David Portas schrieb:
> Alexandr Savinov wrote:
>

>>The first question: Is this design (4 tables) right price for having no
>>nulls? Do nulls deserve such an urgly design?
>>

>
>
> I'll ignore this one because it's entirely subjective as well as
> irrelevant.
>
>
>
>>The second question:

>
> [snip]
>
>>- determining object type (i.e., to what table it has to be added in
>>4-table design) is equivalent to determining if it may have nulls in the
>>1-table design.
>>

>
>
> Yes, and constraints to check this are I assume part of the data model
> in either case. How we handle constraint / type violations is
> implementation-defined. It's not a model issue.
>
>
>
>>The third question: Has the 4-table design less information? Obviously,
>>no. It has 4 times more tables that are expensive resource.

>
>
> You are confusing logical and physical models again. The point of the
> data model is to separate the two. Relvars (NOT the same thing as
> tables) are not an expensive resource because cost is
> implementation-defined. Nothing in RM says these 4 relvars must be
> implemented as separate data structures. Possibly it is desirable to
> implement them as a single data structure but that does not change the
> data model at all - they are exposed in the data model as separate
> relations. This is the heart of what RM is about.
>
>
>>These tables
>>have to be linked somehow because these objects are not isolated and an
>>object from one table represet an entity from another table. In other
>>words, each entity is distributed among many tables and we need to keep
>>track of them via links. So we add additional columns. But why we then
>>tried to remove null columns if then we add even more auxiliary columns?
>>

>
>
> Nothing in your hypothetical problem suggests it is necessary to "link
> the tables" whatever that means (there are no "links" in RM)
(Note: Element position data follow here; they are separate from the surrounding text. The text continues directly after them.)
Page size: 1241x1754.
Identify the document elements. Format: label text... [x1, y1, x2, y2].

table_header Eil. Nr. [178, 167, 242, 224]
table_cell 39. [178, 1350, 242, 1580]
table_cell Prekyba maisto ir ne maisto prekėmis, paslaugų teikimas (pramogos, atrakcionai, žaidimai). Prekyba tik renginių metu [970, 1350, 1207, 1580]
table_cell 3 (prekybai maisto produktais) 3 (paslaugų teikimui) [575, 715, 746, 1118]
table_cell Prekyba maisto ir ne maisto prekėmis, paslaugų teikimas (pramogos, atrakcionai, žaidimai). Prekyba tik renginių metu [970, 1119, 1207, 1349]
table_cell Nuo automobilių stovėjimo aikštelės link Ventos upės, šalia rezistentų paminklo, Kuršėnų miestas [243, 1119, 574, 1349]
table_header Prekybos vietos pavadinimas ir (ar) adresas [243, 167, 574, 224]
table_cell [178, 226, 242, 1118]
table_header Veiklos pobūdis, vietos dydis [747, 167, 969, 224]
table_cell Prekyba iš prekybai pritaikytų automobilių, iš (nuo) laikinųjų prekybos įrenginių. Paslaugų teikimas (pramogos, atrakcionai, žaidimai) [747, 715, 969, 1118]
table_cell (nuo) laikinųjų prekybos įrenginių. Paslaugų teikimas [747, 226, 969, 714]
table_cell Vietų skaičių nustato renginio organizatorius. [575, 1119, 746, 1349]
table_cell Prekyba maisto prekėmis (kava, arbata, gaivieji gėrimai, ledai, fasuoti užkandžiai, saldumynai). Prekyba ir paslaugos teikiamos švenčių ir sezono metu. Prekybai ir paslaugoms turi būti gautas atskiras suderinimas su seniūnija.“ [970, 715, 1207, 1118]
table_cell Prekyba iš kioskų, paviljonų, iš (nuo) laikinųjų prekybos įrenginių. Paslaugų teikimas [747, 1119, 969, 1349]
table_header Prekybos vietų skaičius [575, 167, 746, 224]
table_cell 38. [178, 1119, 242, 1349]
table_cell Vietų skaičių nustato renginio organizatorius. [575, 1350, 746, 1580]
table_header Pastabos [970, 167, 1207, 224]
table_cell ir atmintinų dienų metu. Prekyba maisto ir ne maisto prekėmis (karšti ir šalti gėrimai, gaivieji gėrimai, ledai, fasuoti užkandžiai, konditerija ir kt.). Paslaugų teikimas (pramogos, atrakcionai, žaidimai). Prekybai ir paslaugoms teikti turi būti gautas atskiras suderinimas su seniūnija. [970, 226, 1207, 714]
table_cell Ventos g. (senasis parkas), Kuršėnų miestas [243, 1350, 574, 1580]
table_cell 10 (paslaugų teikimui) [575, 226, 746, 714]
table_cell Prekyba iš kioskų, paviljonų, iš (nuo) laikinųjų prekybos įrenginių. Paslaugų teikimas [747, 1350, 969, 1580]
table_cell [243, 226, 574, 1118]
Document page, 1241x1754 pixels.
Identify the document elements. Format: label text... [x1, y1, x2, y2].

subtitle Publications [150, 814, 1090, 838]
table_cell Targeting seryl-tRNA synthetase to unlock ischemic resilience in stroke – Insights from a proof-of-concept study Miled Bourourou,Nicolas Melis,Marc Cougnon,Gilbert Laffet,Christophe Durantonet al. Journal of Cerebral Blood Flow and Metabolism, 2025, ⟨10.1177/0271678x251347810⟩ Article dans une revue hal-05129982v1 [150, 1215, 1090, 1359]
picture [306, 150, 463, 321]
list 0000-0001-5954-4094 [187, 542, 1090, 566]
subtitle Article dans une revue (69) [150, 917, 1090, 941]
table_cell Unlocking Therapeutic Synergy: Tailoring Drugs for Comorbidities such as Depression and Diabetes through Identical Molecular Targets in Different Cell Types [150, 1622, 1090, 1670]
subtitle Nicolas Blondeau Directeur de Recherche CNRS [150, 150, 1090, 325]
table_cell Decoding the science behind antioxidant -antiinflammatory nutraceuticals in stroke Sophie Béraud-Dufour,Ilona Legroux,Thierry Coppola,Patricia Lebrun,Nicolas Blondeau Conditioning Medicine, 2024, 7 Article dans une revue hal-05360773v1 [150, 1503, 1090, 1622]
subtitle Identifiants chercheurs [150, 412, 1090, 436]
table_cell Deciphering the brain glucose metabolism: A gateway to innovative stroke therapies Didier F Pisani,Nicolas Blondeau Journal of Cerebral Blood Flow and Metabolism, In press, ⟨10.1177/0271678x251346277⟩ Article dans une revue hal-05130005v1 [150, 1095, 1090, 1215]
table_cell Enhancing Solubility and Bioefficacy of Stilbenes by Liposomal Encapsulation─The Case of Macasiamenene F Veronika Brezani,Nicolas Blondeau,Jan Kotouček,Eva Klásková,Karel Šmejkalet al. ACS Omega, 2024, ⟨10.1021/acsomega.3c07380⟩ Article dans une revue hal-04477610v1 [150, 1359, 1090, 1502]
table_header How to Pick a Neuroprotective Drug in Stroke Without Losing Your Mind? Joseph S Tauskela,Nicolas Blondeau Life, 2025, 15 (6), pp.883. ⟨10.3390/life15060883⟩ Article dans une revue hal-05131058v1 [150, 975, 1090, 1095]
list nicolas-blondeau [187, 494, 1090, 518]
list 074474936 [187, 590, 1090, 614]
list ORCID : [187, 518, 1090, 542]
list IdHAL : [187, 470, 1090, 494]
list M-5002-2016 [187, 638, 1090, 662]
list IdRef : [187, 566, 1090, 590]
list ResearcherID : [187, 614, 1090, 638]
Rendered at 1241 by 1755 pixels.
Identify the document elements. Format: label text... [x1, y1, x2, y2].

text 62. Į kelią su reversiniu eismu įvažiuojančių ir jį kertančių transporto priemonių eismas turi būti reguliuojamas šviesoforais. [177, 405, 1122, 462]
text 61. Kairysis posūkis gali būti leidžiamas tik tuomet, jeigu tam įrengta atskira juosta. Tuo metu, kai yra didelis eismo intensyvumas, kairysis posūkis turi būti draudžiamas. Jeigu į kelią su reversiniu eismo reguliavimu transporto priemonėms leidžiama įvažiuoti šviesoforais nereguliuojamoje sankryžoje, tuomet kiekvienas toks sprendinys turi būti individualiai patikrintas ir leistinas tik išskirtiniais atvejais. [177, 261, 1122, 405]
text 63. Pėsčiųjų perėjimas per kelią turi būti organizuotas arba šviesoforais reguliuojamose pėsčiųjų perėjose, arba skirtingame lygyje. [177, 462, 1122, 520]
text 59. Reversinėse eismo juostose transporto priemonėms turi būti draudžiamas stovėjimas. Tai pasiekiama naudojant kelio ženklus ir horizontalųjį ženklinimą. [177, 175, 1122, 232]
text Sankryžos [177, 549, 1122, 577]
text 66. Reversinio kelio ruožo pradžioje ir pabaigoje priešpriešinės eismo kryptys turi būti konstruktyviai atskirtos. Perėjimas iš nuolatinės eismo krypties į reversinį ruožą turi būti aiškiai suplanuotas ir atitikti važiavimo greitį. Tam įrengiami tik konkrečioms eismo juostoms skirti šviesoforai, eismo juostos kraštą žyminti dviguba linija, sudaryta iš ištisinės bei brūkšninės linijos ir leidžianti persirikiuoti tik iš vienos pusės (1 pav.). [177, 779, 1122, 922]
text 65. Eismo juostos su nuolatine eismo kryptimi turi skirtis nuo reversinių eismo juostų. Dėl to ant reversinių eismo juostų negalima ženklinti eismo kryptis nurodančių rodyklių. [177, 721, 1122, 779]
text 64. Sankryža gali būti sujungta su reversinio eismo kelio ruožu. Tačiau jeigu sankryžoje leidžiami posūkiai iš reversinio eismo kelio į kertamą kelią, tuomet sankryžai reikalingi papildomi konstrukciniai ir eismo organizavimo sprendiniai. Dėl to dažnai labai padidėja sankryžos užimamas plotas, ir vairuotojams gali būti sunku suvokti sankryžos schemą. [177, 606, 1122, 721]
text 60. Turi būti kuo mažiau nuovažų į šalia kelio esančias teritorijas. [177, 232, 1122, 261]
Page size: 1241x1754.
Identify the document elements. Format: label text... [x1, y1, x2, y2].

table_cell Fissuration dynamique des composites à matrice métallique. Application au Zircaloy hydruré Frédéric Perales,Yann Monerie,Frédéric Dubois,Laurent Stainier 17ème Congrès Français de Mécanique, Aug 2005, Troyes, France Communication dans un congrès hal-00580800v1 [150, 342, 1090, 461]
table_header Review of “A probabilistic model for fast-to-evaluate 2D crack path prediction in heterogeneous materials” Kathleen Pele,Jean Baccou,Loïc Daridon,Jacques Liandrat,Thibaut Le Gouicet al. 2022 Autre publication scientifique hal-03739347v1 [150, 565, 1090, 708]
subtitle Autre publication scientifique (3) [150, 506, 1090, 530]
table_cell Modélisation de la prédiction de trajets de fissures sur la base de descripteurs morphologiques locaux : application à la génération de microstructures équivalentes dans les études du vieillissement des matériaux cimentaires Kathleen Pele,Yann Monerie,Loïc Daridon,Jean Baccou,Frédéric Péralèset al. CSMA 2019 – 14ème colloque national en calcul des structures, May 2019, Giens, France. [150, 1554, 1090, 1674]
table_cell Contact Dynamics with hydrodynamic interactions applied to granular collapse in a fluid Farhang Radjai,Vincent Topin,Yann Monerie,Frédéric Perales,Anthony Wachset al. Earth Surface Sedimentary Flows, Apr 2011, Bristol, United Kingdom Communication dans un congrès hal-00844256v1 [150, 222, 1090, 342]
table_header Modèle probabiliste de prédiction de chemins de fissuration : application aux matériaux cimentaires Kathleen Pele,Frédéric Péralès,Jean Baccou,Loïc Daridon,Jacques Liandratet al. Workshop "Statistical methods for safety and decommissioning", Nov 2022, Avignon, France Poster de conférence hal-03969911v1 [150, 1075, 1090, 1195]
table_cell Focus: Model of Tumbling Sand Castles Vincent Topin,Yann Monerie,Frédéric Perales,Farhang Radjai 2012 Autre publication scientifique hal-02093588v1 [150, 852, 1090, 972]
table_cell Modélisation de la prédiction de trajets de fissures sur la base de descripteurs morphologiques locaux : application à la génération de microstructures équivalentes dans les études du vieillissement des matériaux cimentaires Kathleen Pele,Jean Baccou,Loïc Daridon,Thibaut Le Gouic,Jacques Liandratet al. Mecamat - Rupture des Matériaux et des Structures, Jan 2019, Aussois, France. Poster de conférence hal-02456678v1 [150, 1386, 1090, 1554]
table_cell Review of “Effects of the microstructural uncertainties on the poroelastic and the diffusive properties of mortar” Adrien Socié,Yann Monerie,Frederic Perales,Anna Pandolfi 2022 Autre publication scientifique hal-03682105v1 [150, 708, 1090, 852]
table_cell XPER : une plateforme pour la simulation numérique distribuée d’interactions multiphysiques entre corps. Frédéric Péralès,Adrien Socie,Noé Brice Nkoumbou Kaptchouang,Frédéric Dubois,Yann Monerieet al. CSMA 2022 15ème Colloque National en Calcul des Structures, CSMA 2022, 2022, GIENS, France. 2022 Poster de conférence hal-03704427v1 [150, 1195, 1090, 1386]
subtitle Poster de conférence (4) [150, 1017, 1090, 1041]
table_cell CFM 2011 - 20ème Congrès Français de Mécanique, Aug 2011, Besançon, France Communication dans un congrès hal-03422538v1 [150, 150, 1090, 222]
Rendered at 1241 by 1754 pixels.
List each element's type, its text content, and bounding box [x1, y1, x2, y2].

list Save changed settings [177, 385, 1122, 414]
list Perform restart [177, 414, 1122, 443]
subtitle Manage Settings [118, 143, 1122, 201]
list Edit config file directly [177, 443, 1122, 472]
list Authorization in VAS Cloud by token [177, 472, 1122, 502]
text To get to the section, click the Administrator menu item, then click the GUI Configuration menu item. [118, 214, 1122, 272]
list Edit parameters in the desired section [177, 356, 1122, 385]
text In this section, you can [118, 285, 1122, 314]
If we do not link them then we get even worse design. The thing is that all those objects with 2 properties (colur and weight) are thought of as one type entities. (Problem formulation: there is a set of objects with 2 attributes that can be absent.) In the case of no links all those entities will be distributed among 4 tables. If we want to produce a report then we need somehow to combine the results from those 4 tables manually. The system is unaware that they contain objects of one type (in the sense of the problem domain).

The design with links could help as follows. We store all objects from the problem domain in one table (independent of whether they have nulls or not). This table stores objects that have both attributes nulls. Actually it stores only identities with no properties (in our case). If some object has a non-null attribute then it is also placed in the corresponding extension table. So we have an entity distributed among many tables (a common practice).

This design may help in some situations and can be not very good in other situations. But what I meant is that having more tables (in order to reduce the number of nulls) is an overhead of having more links. So you win in one place (nulls) and loose in another place (links between tables and the necessity to maintain distributed entites). Note that you have also the problem of processing the distributed entiteis.

>>You simply follow some dogma and do not want to think yourself. In many
>>cases it is really desirable to try to avoid nulls. In other cases they
>>can be tolerated. It is always a trade off. What I wanted to say is that
>>

>
>
> Trade off implies you get some benefit in return for the complexity,
> compromises and errors that nulls create. I don't see that here. Nulls
> are used in today's databases because we use SQL or similar systems
> that demand them - not because of any intrinsic merits.

So you would choose the second design in the form of 4-tables in order to represent objects with 2 attributes that may be absent? I would choose the first design with only one table. Yes, I will have nulls. But is it a big price for having no head aches with maintaining 4 tables and generating complex queries. For example, I can produce aggregationi queries almost trivially. The database knows the semantics of nulls and makes everything correctly. Because nulls are a legal mechanism with concrete formal semantics.

I think here you are confused two issues: - nulls as a modeling construct,
- (many) tables as a means for imposing structural constraints. In other words, having less tables or more tables is an issue that has a little to do with nulls. Nulls are only one factor or criterion that can be used to make a design decision about that. However, the most important criterion is how can we represent our entities: by means of tables or by means of records. Nulls by themselves is a construct that deals with data semantics, namely, with existence or non-existence. We can talk about nulls even in the context of only one table. In the context of many tables it is easier to show consequences and relationships with other mechanisms.

-- 
http://conceptoriented.com
Received on Mon Nov 21 2005 - 18:11:14 CET

Original text of this message